Some more quickly-researched counter-examples: Bhakti Spirituality, Sufism, Neo-Vedanta, and some variants of Tantra.
(2024-11-29, 10:13 PM)Valmar Wrote: It is only institutionalized religion that seems to enforce this weird idea of personhood and human-like personality onto "God", including the even more bizarre idea of separating into Creator and Creation, a very artificial and forced distinction that serves only a priesthood.
That's very declaratively and definitively expressed, but the above proves it false.
(2024-11-29, 10:13 PM)Valmar Wrote: Because explaining interaction between entirely distinct substances is baffling. There is no common ground
This is merely an argument from personal incredulity. It carries no logical weight.
(2024-11-29, 10:13 PM)Valmar Wrote: and no causal explanation provided.
It hasn't been scientifically investigated yet as far as I know - if it even could be - so it seems premature to
expect a causal explanation.
(2024-11-29, 10:13 PM)Valmar Wrote: Just "they interact because divine fiat"... uh, cool, but it answers nothing, except to handwave.
Again, it isn't necessarily due to divine fiat.
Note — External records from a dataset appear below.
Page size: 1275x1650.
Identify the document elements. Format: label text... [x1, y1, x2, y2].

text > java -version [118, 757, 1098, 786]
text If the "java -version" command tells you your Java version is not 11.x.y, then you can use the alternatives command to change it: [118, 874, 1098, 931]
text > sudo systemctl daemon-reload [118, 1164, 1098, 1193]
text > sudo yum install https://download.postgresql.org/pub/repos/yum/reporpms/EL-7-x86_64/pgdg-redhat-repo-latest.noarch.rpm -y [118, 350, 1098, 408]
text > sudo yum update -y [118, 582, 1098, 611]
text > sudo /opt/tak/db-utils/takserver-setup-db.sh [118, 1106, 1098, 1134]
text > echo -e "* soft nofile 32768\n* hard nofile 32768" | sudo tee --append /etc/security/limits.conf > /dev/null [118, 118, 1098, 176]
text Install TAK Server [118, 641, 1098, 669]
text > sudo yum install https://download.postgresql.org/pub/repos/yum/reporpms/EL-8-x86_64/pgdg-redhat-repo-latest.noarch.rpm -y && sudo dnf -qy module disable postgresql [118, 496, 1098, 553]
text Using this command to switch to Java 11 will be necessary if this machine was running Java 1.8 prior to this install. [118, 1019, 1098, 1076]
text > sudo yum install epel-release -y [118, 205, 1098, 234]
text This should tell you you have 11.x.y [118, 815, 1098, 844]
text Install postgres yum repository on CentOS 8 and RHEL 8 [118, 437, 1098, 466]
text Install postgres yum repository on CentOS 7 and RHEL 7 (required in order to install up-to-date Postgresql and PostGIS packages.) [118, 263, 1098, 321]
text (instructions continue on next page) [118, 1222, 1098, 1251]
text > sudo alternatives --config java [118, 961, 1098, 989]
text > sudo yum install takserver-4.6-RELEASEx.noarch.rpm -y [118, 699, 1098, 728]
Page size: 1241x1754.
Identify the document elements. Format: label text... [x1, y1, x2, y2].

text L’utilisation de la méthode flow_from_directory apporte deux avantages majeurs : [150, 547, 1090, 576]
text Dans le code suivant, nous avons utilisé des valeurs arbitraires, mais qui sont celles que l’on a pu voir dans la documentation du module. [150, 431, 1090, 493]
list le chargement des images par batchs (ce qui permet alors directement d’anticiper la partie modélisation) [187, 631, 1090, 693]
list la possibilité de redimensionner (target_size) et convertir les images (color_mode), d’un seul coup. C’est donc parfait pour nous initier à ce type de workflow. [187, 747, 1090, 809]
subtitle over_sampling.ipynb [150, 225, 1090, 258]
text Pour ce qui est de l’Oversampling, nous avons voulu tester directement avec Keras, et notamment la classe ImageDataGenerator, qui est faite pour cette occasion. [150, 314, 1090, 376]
It might be a brute fact about reality, just as some would say that the causal interaction by which mass attracts mass is a brute fact about reality.
(2024-11-29, 10:13 PM)Valmar Wrote: Causal interaction doesn't happen *within* minds or matter ~ that is what you do not comprehend.
I don't know what you mean by this, but it anyway seems like semantic quibbling.
[Skipping the rest of your post given that I've either more or less addressed it already, or it would otherwise bloat this already long response too much to address.]